Demo-Anmelder unzufrieden: "Führungslose Polizei"

Die Krawalle seien auch Schuld der Polizei, sagt Kirill Jermak, der Anmelder der 18-Uhr-Demo. Die Beamten wären rigider vorgegangen als früher.

Rumstehen und nichts tun - das hätten sich die Demonstranten von der Polizei gewünscht. Bild: AP, Gero Breloer

war der Anmelder der sogenannten 18-Uhr-Demonstration der Antifa am 1. Mai. Der 21-Jährige ist Abgeordneter der Linken in der BVV Lichtenberg.

taz: Herr Jermak, Ihre 18-Uhr-Demonstration am 1. Mai lief ordentlich aus dem Ruder: Warum gab es erstmalig wieder Ausschreitungen aus dem Protestzug heraus?

Kirill Jermak: Das muss man differenziert sehen.

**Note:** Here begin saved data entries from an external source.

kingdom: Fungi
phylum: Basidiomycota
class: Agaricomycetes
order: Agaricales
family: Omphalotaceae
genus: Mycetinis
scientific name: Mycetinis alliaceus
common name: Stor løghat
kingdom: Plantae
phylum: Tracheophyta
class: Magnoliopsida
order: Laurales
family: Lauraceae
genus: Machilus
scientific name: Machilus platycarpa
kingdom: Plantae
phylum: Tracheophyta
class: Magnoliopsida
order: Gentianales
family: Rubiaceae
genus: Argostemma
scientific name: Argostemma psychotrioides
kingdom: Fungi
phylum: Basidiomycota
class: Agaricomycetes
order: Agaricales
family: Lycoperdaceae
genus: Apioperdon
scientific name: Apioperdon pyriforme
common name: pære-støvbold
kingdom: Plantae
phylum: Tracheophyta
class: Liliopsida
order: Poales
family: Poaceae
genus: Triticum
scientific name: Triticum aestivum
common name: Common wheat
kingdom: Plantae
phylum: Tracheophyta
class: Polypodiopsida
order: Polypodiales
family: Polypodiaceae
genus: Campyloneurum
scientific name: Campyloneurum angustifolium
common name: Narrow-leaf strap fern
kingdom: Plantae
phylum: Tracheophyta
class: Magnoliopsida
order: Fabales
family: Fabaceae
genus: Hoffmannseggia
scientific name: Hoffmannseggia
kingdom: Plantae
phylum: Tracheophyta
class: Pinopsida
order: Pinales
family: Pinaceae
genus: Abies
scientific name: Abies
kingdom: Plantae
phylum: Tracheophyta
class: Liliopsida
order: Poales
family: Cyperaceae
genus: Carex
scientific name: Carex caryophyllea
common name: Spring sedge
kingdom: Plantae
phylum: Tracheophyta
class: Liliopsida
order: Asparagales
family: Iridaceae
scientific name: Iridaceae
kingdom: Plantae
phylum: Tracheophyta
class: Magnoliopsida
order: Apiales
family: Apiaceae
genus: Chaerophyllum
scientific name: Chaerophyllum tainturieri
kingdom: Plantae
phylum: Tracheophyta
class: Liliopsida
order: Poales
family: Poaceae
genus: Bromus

Zum einen haben im Vorfeld Scharfmacher in Teilen der Presse und des Polizeiapparats bürgerkriegsähnliche Szenarien heraufbeschworen mit einem Interesse, dass ihre Prophezeiungen auch eintreten. Davon haben sich eventuell einige angesprochen gefühlt. Auf der anderen Seite war das Polizeikonzept am 1. Mai katastrophal: Schon am Vormittag beim Protest gegen die NPD in Köpenick sind einige Polizisten überhart vorgegangen, was einigen Demonstranten sicher übel aufgestoßen ist. Für unsere Demo am Abend wurden dann statt erfahrener Berliner Polizisten größtenteils Bundespolizisten eingesetzt, deren Hundertschaften führungslos erschienen. Und es gab keinerlei Kommunikation zwischen der Polizei und mir als Veranstalter, was ich so noch nicht erlebt habe.

Das rechtfertigt aber noch nicht das Schmeißen von Steinen, Flaschen und Böllern aus dem Demozug.

Schon zu Beginn wurde von der Polizei gegen Seitentransparente vorgegangen, die in den Vorjahren noch geduldet worden waren. In dieser Situation haben sich einige zur Wehr gesetzt. Sicherlich existierte bei vielen auch einfach eine allgemeine Wut, die sie ausdrücken wollten. Ich lief aber ganz an der Demo-Spitze und musste mit ansehen, wie Bundespolizisten mit Teleskopschlagstöcken so auf Demonstranten losgingen, dass einige mit blutenden Kopfwunden ins Krankenhaus mussten. Insgesamt hatte unsere Demonstration mehr als 136 verletzte Teilnehmer.

Auch die Polizei beklagt 273 verletzte Beamte.

Ich will das nicht kleinreden, aber erinnern wir uns nur an den G-8-Gipfel 2007. Da wurden von der Polizei zum Teil eigene Verletztenzahlen jenseits von Gut und Böse veröffentlicht. Sicher gibt es in deren Reihen auch ein Interesse, möglichst hohe Zahlen zu präsentieren, um zu zeigen, wie gewalttätig die Linken wieder waren.

Sie haben Ihre Demonstration frühzeitig beendet, warum?

Wir wollten die Sicherheit unserer Veranstaltungsteilnehmer nicht weiter gefährden und weitere Auseinandersetzungen verhindern. Auch hier versagte aber die Polizei: Um unsere Route zu verkürzen, mussten wir 20 Minuten nach einem zuständigen Ansprechpartner bei der Polizei suchen. Den fanden wir schließlich erst telefonisch im Polizeipräsidium statt vor Ort.

Welches Fazit ziehen Sie?

Ein kritisches. Es ist uns nur im Vorfeld gelungen, unsere Inhalte zu vermitteln. Auf der Demo konnten wir daran nicht mehr anschließen. Und den Verlauf muss man als durchwachsen bezeichnen. Ob ich die Demonstration im nächsten Jahr wieder anmelde, muss ich mir noch überlegen. Bei einem Polizeikonzept wie in diesem Jahr würde ich die Anmeldung eigentlich niemandem empfehlen.